PROBLEM TO WORK ON: Reading the listing below, count the lines that contain the word "assign" and give that count alone.

PROVIDED DATA:

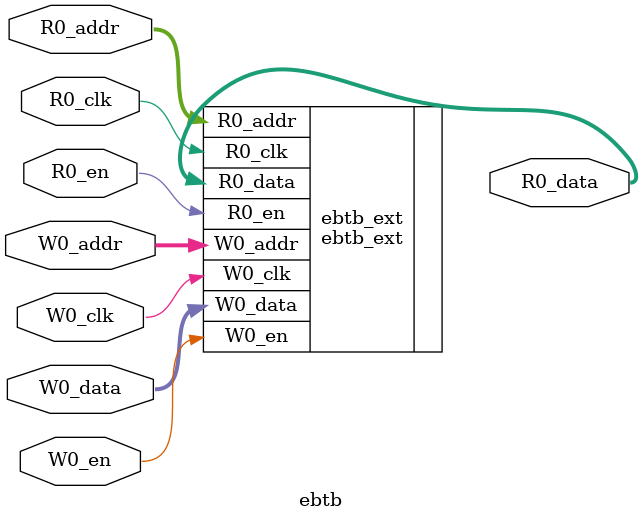
<source format=sv>
`ifndef RANDOMIZE
  `ifdef RANDOMIZE_REG_INIT
    `define RANDOMIZE
  `endif // RANDOMIZE_REG_INIT
`endif // not def RANDOMIZE
`ifndef RANDOMIZE
  `ifdef RANDOMIZE_MEM_INIT
    `define RANDOMIZE
  `endif // RANDOMIZE_MEM_INIT
`endif // not def RANDOMIZE

`ifndef RANDOM
  `define RANDOM $random
`endif // not def RANDOM

// Users can define 'PRINTF_COND' to add an extra gate to prints.
`ifndef PRINTF_COND_
  `ifdef PRINTF_COND
    `define PRINTF_COND_ (`PRINTF_COND)
  `else  // PRINTF_COND
    `define PRINTF_COND_ 1
  `endif // PRINTF_COND
`endif // not def PRINTF_COND_

// Users can define INIT_RANDOM as general code that gets injected into the
// initializer block for modules with registers.
`ifndef INIT_RANDOM
  `define INIT_RANDOM
`endif // not def INIT_RANDOM

// If using random initialization, you can also define RANDOMIZE_DELAY to
// customize the delay used, otherwise 0.002 is used.
`ifndef RANDOMIZE_DELAY
  `define RANDOMIZE_DELAY 0.002
`endif // not def RANDOMIZE_DELAY

// Define INIT_RANDOM_PROLOG_ for use in our modules below.
`ifndef INIT_RANDOM_PROLOG_
  `ifdef RANDOMIZE
    `ifdef VERILATOR
      `define INIT_RANDOM_PROLOG_ `INIT_RANDOM
    `else  // VERILATOR
      `define INIT_RANDOM_PROLOG_ `INIT_RANDOM #`RANDOMIZE_DELAY begin end
    `endif // VERILATOR
  `else  // RANDOMIZE
    `define INIT_RANDOM_PROLOG_
  `endif // RANDOMIZE
`endif // not def INIT_RANDOM_PROLOG_

// Include register initializers in init blocks unless synthesis is set
`ifndef SYNTHESIS
  `ifndef ENABLE_INITIAL_REG_
    `define ENABLE_INITIAL_REG_
  `endif // not def ENABLE_INITIAL_REG_
`endif // not def SYNTHESIS

// Include rmemory initializers in init blocks unless synthesis is set
`ifndef SYNTHESIS
  `ifndef ENABLE_INITIAL_MEM_
    `define ENABLE_INITIAL_MEM_
  `endif // not def ENABLE_INITIAL_MEM_
`endif // not def SYNTHESIS

module ebtb(
  input  [6:0]  R0_addr,
  input         R0_en,
                R0_clk,
  input  [6:0]  W0_addr,
  input         W0_en,
                W0_clk,
  input  [39:0] W0_data,
  output [39:0] R0_data
);

  ebtb_ext ebtb_ext (
    .R0_addr (R0_addr),
    .R0_en   (R0_en),
    .R0_clk  (R0_clk),
    .W0_addr (W0_addr),
    .W0_en   (W0_en),
    .W0_clk  (W0_clk),
    .W0_data (W0_data),
    .R0_data (R0_data)
  );
endmodule


</source>
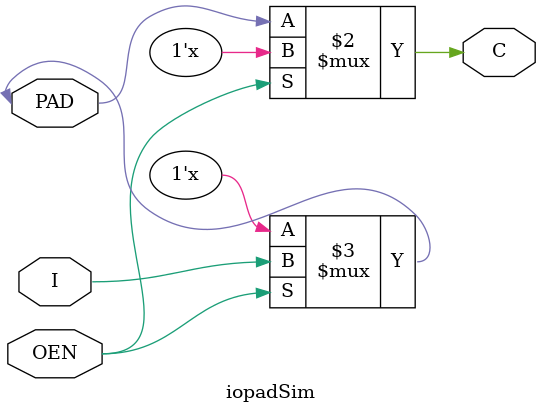
<source format=v>

module iopad #(parameter PADTECH = "SYNTHESIS") (
    input inp,
    input oen,
    output outp, 
    inout pad
);
/*
if (PADTECH == "SYNTHESIS") begin
	PDD12DGZ iopadTech (.OEN(oen), .I(inp), .C(outp), .PAD(pad)); // tpz io library
//	PDDW0812CDG outpadTech (.OEN(oen), .IE(1'b1), .DS(1'b0), .PE(1'b1), .I(inp), .C(outp), .PAD(pad)); // tph (slim) io library
end*/ if (PADTECH == "SIMULATION") begin
	iopadSim iopadTech (.OEN(oen), .I(inp), .C(outp), .PAD(pad));
end if (PADTECH == "FPGA") begin // will be inferred by the FPGA EDA tool
	iopadSim iopadTech (.OEN(oen), .I(inp), .C(outp), .PAD(pad));
end

endmodule


/*
module iopadv #(parameter PADTECH = "SYNTHESIS", parameter WIDTH = 1) (
    input [WIDTH-1:0] inp,
    input [WIDTH-1:0] oen,
    output [WIDTH-1:0] outp,
    inout [WIDTH-1:0] pad
);

genvar cnt;
generate
    for (cnt=0 ; cnt<WIDTH ; cnt=cnt+1) begin
        iopad #(.PADTECH(PADTECH)) iopadTech (.inp(inp[cnt]), .oen(oen[cnt]), .outp(outp[cnt]), .pad(pad[cnt]));
    end
endgenerate

endmodule
*/

module iopadSim (
	input OEN,
	input I,
	output C,
	inout PAD
);

	//assign C = PAD;
	assign C = ~OEN ? PAD : 1'bZ;
	assign PAD = OEN ? I : 1'bZ;

endmodule

</source>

ANSWER BELOW: 3